C‐BRC‐20 - inscription-c/cins GitHub Wiki

Nowadays, people are crazy about minting inscriptions on Bitcoin. However, most inscriptions they mint are BRC-20 tokens, which use an application protocol based on the original inscription protocol. Minting BRC-20 tokens on Bitcoin is so appealing because of its fairness and narratives. All participants must pay a fee to mint and follow the transaction ordering rules on the chain.

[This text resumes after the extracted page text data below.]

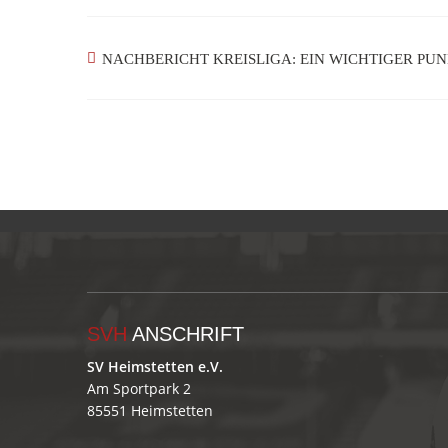
NACHBERICHT KREISLIGA: EIN WICHTIGER PU
SVH
ANSCHRIFT
SV Heimstetten e.V.
Am Sportpark 2
85551 Heimstetten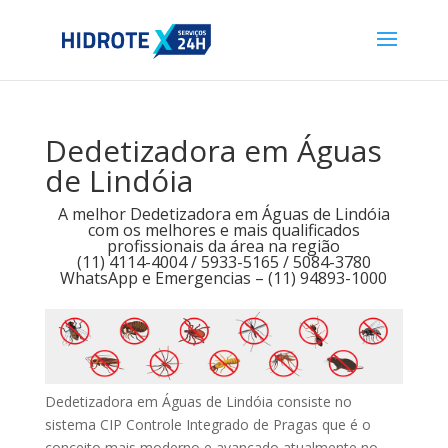
Dedetizadora em Águas
de Lindóia
A melhor Dedetizadora em Águas de Lindóia
com os melhores e mais qualificados
profissionais da área na região
(11) 4114-4004 / 5933-5165 / 5084-3780
WhatsApp e Emergencias – (11) 94893-1000
Dedetizadora em Águas de Lindóia consiste no
sistema CIP Controle Integrado de Pragas que é o
conceito mais moderno e avançado atualmente no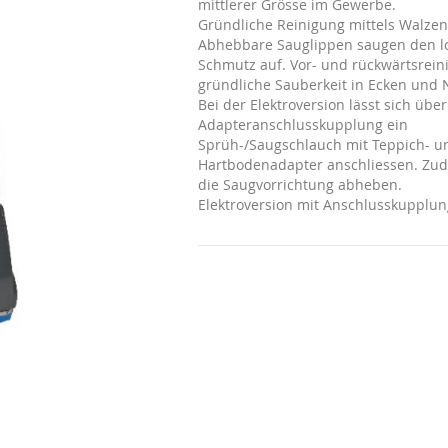
mittlerer Grösse im Gewerbe.
Gründliche Reinigung mittels Walzen
Abhebbare Sauglippen saugen den l
Schmutz auf. Vor- und rückwärtsrein
gründliche Sauberkeit in Ecken und 
Bei der Elektroversion lässt sich über
Adapteranschlusskupplung ein
Sprüh-/Saugschlauch mit Teppich- u
Hartbodenadapter anschliessen. Zud
die Saugvorrichtung abheben.
Elektroversion mit Anschlusskupplun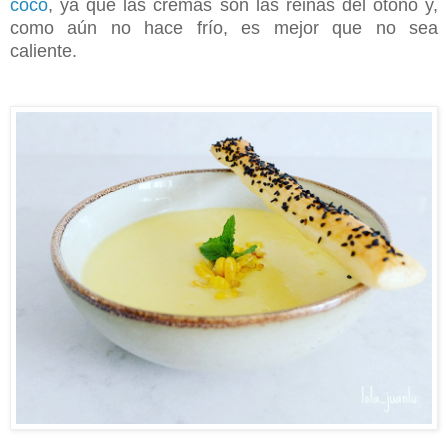
coco
, ya que las cremas son las reinas del otoño y,
como aún no hace frío, es mejor que no sea
caliente.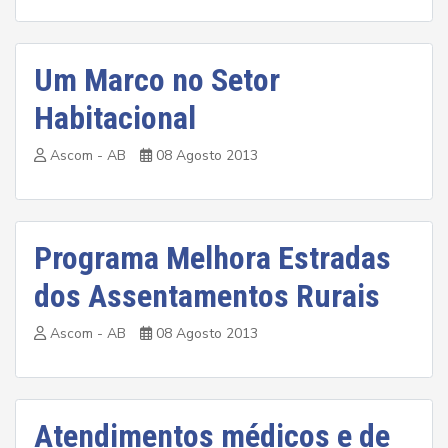
Um Marco no Setor
Habitacional
Ascom - AB
08 Agosto 2013
Programa Melhora Estradas
dos Assentamentos Rurais
Ascom - AB
08 Agosto 2013
Atendimentos médicos e de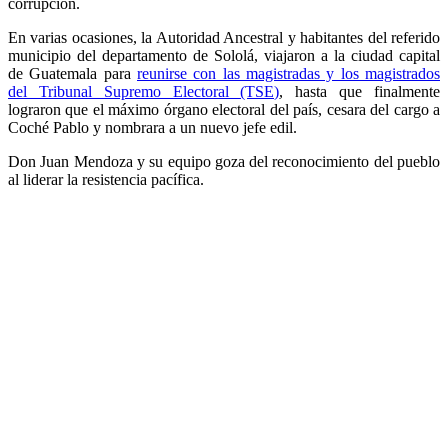
corrupción.
En varias ocasiones, la Autoridad Ancestral y habitantes del referido
municipio del departamento de Sololá, viajaron a la ciudad capital
de Guatemala para
reunirse con las magistradas y los magistrados
del Tribunal Supremo Electoral (TSE)
, hasta que finalmente
lograron que el máximo órgano electoral del país, cesara del cargo a
Coché Pablo y nombrara a un nuevo jefe edil.
Don Juan Mendoza y su equipo goza del reconocimiento del pueblo
al liderar la resistencia pacífica.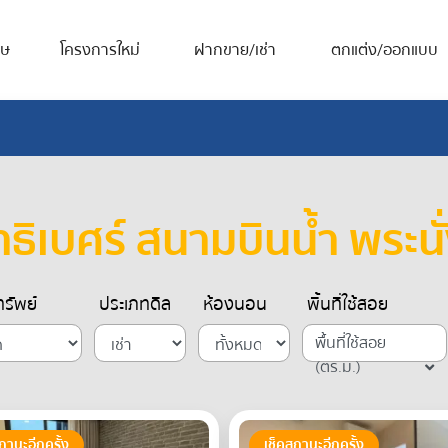
ศษ
โครงการใหม่
ฝากขาย/เช่า
ตกแต่ง/ออกแบบ
าธิเบศร์ สนามบินน้ำ พระนั่
รัพย์
ประเภทดีล
ห้องนอน
พื้นที่ใช้สอย
พื้นที่ใช้สอย
(ตร.ม.)
ถานะอีกครั้ง
เช็คสถานะอีกครั้ง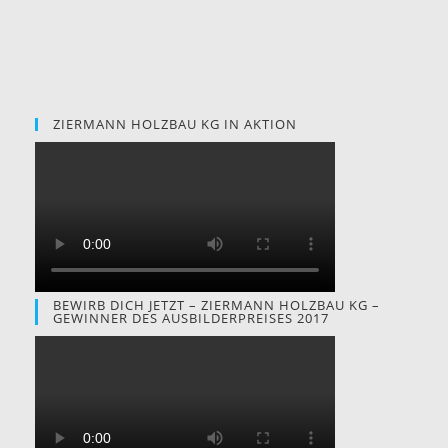
ZIERMANN HOLZBAU KG IN AKTION
BEWIRB DICH JETZT – ZIERMANN HOLZBAU KG –
GEWINNER DES AUSBILDERPREISES 2017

Unlike BRC-20, C-BRC-20 currently only needs two operations: deploy and mint. The "deploy" operation means creating a new C-BRC-20 token. The "mint" operation means minting a C-BRC-20 token. After the inscription of the "mint" operation is revealed on Bitcoin, it will be locked and can only be transferred on the circulating chain.

Operations

Deploy

First, A "deploy" operation is required to deploy a new C-BRC-20 token. After deploying the token on Bitcoin, it can be minted on Bitcoin.

{
  "p": "c-brc-20",
  "op": "deploy",
  "tick": "c-ins",
  "max": "21000000",
  "lim": "1000",
  "dec": "...."
}
Key Required? Full Name Description
p Yes Protocol Identifier of the protocol.
op Yes Operation Types of operation.
tick Yes Ticker The token name has no length limit and can be duplicated. Characters should be limited to 0-9a-z and -.
max Yes Max supply Total supply of the token.
lim No Mint limit Output limit for each minting.
dec No Decimals Decimals, the default value is 18.

Mint & Transfer

These actions should be implemented on a circulating chain using a smart contract. There is no limit to the detail in the implementation, but C-INS does have some recommended practices:

  • The contract should be capable of storing the Inscription ID on Bitcoin and providing an API for retrieval.
  • The minting process should be as fair as possible.